• WHAT NEEDS TO BE DONE:
Retype the lines below exactly, but only those from the line that has "right knee: (8, 188)" through the line that has "right elbow: (423, 409)". Omit every picture.

[Records contained in a dataset]
- Opening Delimiter -
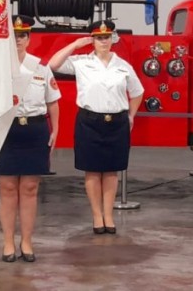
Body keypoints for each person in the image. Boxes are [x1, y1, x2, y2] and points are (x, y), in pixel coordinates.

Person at [48, 20, 143, 234]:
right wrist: (75, 45)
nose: (103, 41)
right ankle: (96, 216)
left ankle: (109, 215)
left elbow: (137, 91)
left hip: (116, 122)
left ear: (112, 39)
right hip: (89, 121)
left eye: (107, 37)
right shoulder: (81, 62)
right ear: (92, 40)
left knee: (110, 172)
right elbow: (53, 65)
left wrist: (131, 116)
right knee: (91, 171)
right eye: (99, 38)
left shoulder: (122, 65)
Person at [0, 16, 60, 263]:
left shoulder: (41, 68)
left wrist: (55, 131)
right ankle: (9, 242)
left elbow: (53, 102)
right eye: (14, 35)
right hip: (7, 131)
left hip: (34, 130)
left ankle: (27, 241)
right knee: (8, 188)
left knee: (30, 189)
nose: (18, 40)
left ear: (29, 38)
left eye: (22, 35)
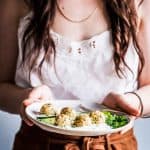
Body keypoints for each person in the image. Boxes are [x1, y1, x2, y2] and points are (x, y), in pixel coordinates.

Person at [0, 0, 150, 149]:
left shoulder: (140, 3)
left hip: (115, 143)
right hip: (36, 143)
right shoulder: (16, 2)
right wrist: (25, 98)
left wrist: (134, 102)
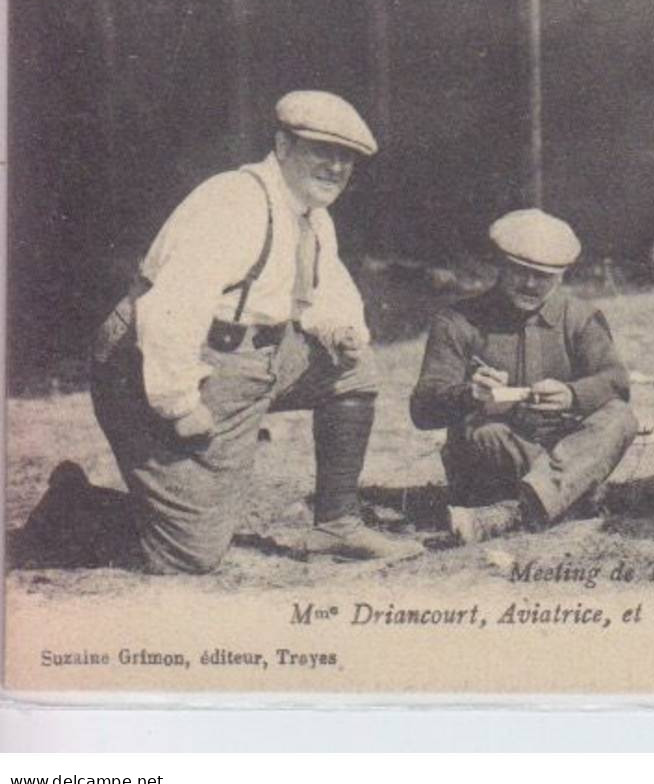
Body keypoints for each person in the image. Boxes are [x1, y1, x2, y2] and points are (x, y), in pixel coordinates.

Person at [74, 90, 422, 574]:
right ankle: (70, 509)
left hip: (249, 360)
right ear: (282, 146)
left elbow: (323, 287)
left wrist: (339, 329)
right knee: (189, 554)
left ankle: (336, 524)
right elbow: (170, 308)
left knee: (354, 369)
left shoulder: (311, 215)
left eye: (346, 159)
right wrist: (180, 404)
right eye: (322, 152)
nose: (336, 168)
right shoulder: (234, 202)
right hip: (148, 365)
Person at [410, 209, 638, 543]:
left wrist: (573, 394)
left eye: (543, 275)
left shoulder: (580, 318)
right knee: (485, 434)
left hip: (563, 444)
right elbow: (423, 409)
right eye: (519, 271)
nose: (530, 284)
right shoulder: (457, 320)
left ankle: (514, 512)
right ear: (499, 264)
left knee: (620, 417)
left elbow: (616, 380)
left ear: (561, 276)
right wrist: (470, 394)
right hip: (498, 452)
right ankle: (580, 496)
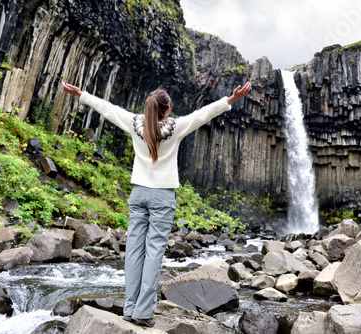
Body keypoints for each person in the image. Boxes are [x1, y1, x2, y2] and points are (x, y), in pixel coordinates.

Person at [62, 81, 251, 327]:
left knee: (134, 252)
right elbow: (203, 114)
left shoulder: (134, 123)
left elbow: (108, 109)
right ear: (167, 110)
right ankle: (143, 312)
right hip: (162, 196)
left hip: (138, 194)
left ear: (148, 108)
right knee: (153, 253)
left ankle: (130, 308)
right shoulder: (177, 127)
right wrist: (231, 100)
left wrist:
- Closing Delimiter -
• TASK SOLUTION:
right knee: (8, 188)
left knee: (30, 189)
nose: (18, 40)
left ear: (29, 38)
left eye: (22, 35)
Body keypoints for each person in the image. Boxes are [x1, y1, x2, y2] and points are (x, y), in pixel coordinates.

Person at [0, 0, 150, 149]:
left shoulder: (140, 3)
left hip: (115, 143)
right hip: (36, 143)
right shoulder: (16, 2)
right wrist: (25, 98)
left wrist: (134, 102)
Body keypoints for each person in the image. Boxes are [x1, y1, x2, y2] and points are (x, y), in pixel coordinates.

Person at [74, 90, 422, 574]:
right ankle: (70, 509)
left hip: (249, 360)
right ear: (282, 146)
left elbow: (323, 287)
left wrist: (339, 329)
right knee: (189, 554)
left ankle: (336, 524)
right elbow: (170, 308)
left knee: (354, 369)
left shoulder: (311, 215)
left eye: (346, 159)
right wrist: (180, 404)
right eye: (322, 152)
nose: (336, 168)
right shoulder: (234, 202)
right hip: (148, 365)
Person at [410, 209, 638, 543]:
left wrist: (573, 394)
left eye: (543, 275)
left shoulder: (580, 318)
right knee: (485, 434)
left hip: (563, 444)
right elbow: (423, 409)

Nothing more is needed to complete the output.